U.S. And Allies Strike Syria- The Importance Of Law.

Great Britain and France joined the United States in launching strikes against targets at three sites in Syria in the early hours of Saturday morning, the latest chapter in a years-long civil war that has drawn in half a dozen countries.

“I ordered the United States armed forces to launch precision strikes on targets associated with the chemical weapon capabilities of Syrian dictator Bashar al-Assad,” Trump said late Friday at the White House.
The strikes were launched at 9 p.m. ET. It was nighttime. Photos showed missiles streaking over the night sky in Syria, and witnesses told CNN they heard explosions in Damascus, as Trump was making his address.
The key thing to remember here is that in this case, it doesn’t matter who the President is. No U.S. President would have done anything else. Those strikes were earned, by the conduct of Assad. It’s important to realize we’ve got to stand by our nation, even if the current President isn’t competent.
From a military and strategic perspective, the strikes were actually not a bad idea. The situation demanded an unequivocal response. They sent a message that chemical attacks on human beings will not be tolerated in our world.
However, the rule of law dictates that the president take heed of the fact that Congress needed to authorize the strikes. The president does not have the power to do this on his own.
This whole thing is about the importance of law. Respecting it, obeying it, maintaining the spirit of it. That is why chemical weapons are not allowed in the first place.
That is why, when Assad gassed his own people the first time, in 2013, President Obama asked for a Congressional Resolution before hitting Syria.
Obama canceled his planned airstrikes in 2013 because congressional leaders refused to call a vote on it- all the while ripping him to shreds for not acting.
A few Republicans and more Democrats demanded Trump seek authority for future missile strikes from Congress, which under the Constitution and the 1973 War Powers Resolution is required to approve military action.
Unbelievably, Susan Sarandon tweeted an article about Hillary calling to bomb Syrian airfields. As if to say, “see? Hillary and Trump are the same!

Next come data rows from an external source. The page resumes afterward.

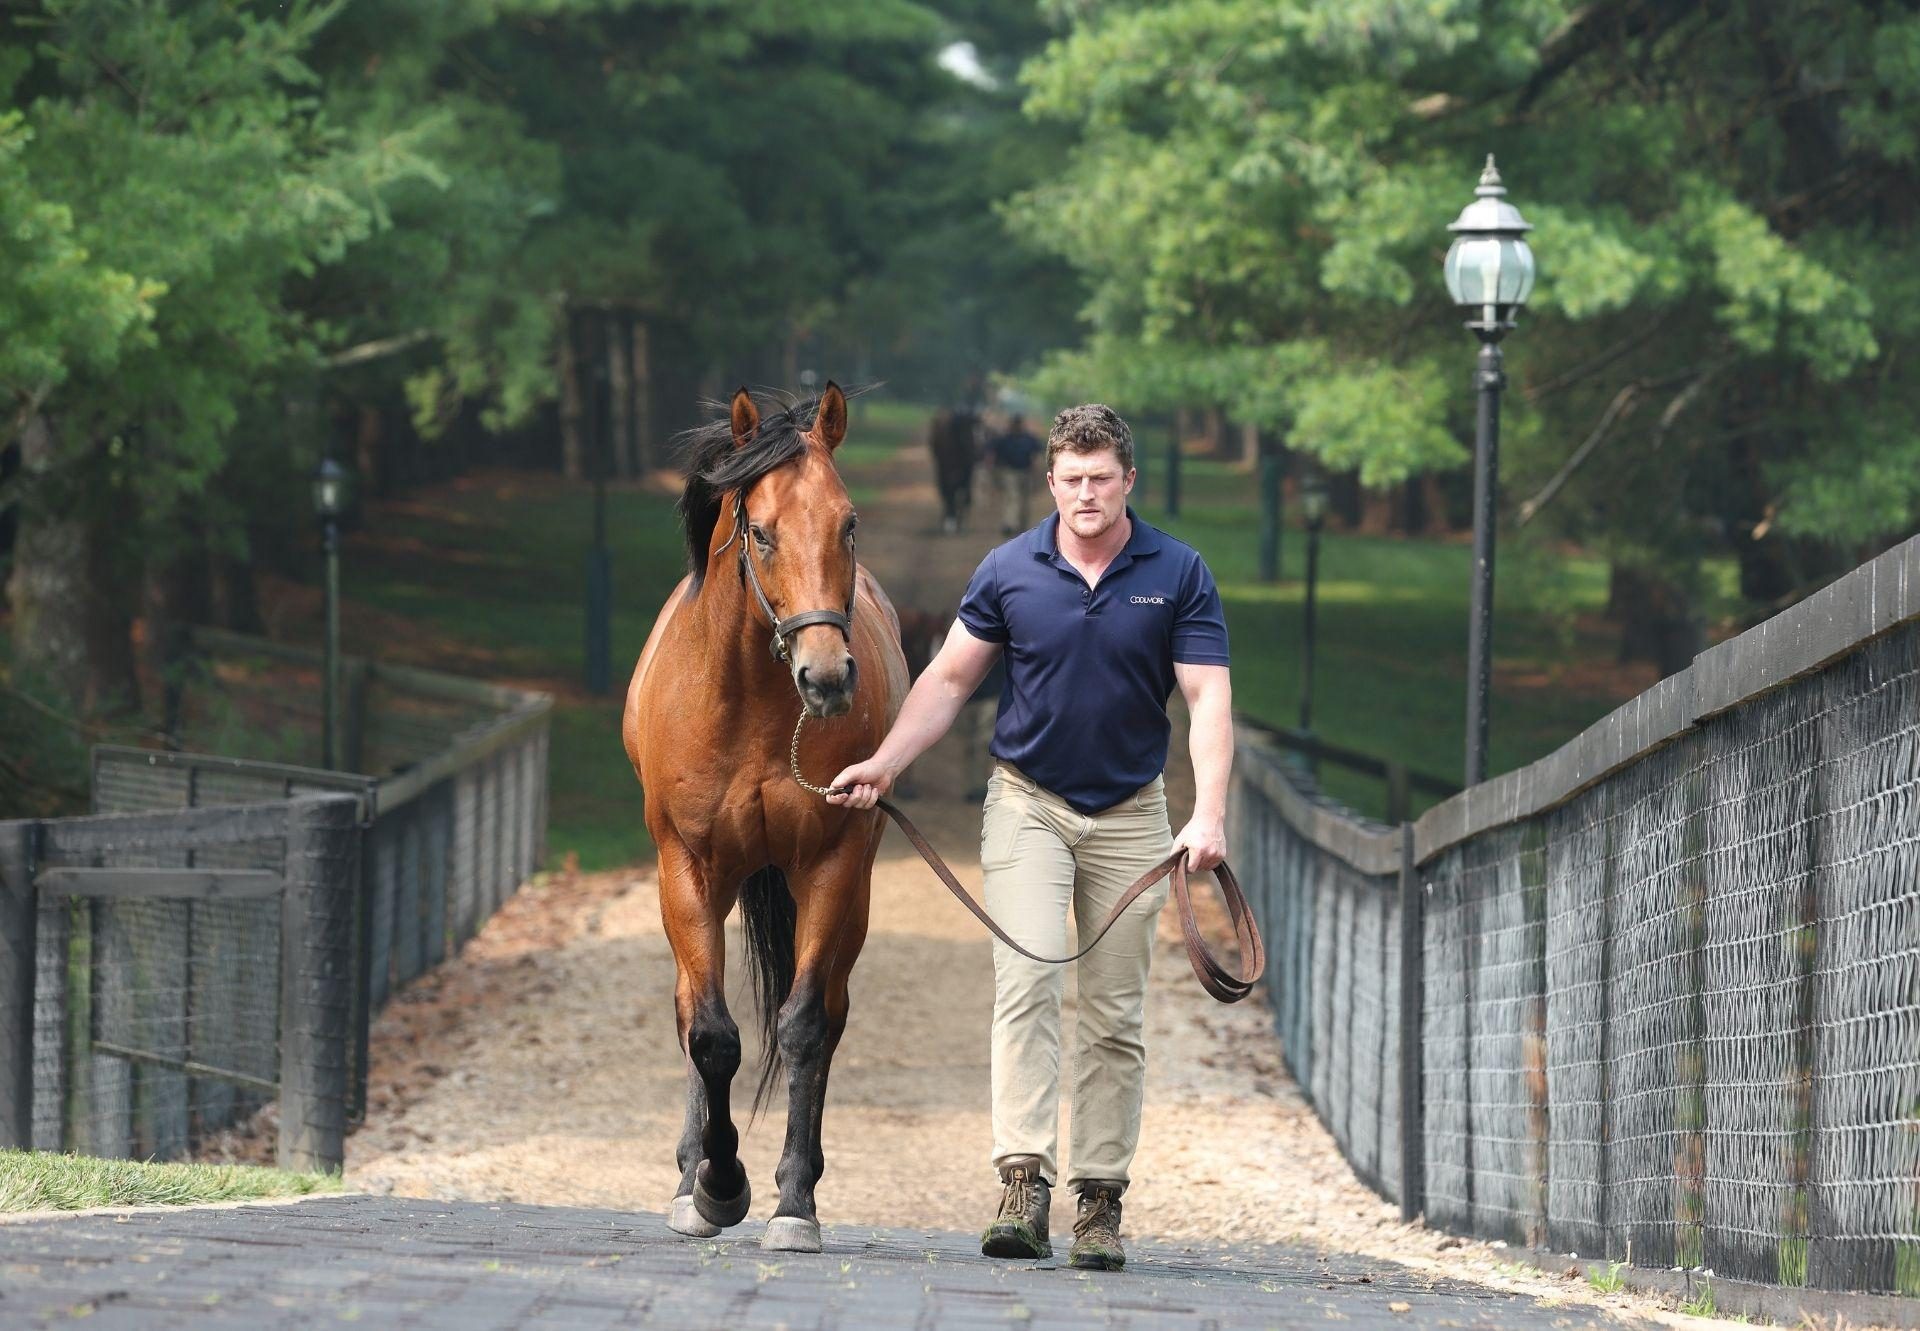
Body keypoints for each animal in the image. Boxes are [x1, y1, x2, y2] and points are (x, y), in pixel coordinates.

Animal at [622, 382, 906, 1244]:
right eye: (760, 528)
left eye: (849, 521)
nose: (827, 676)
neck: (747, 700)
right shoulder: (687, 866)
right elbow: (712, 1034)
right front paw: (716, 1182)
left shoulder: (831, 865)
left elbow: (804, 1023)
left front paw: (792, 1202)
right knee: (692, 1011)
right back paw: (691, 1174)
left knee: (829, 1012)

A quick word as to the difference; HRC called for the air strike to prevent Assad from dropping sarin gas. Trump just randomly lashed out.

The lack of attention to law paid by our President cast a disturbing light on the incident; also disturbing is that Trump tweeted out that he was going to do it.

He, in essence, warned the Russians. France and the UK did not telegraph their intentions, for reasons of unsound military strategy.

A number of tweets popped up, saying Russian troops moved out before the strikes happened.
Why is a US president working with France and Britain, yet signaling to Russia our every move? One wonders what England has to say about that.

Putin clearly has something on Trump, and it’s hard to think that this can all go on right alongside everything else without the two incidents crossing paths.

 Mike Pompeo was boasting last week that in February, U.S. troops “killed a couple hundred Russians“, after a company of them crossed over the Euphrates, but it’s troubling they felt strong enough to try. Putin knows his economy is roughly that of Italy’s; it makes you wonder, what he thinks his leverage is worth.

Regarding Russia, the Pentagon’s fear, all along, has not been of their actual strength, but rather that Putin is getting old and sloppy and might be emboldened into making a fatal misstep.

And when he started threatening to attack our bases, if we did fire any missiles, it started reminding me of the Cuban Missile Crisis in the 60’s.

Millennials, this is how our parents must have felt, back in the day.

Going forward, we’ll be keeping a close eye on this and reporting on how it develops. For all those who live in dark times such as these, the task is given to spread light around all we can, and to bear witness for future generations. This is the news, after all, and will soon be part of history. These are our times, and this is our battle. We will raise awareness, and stay alert.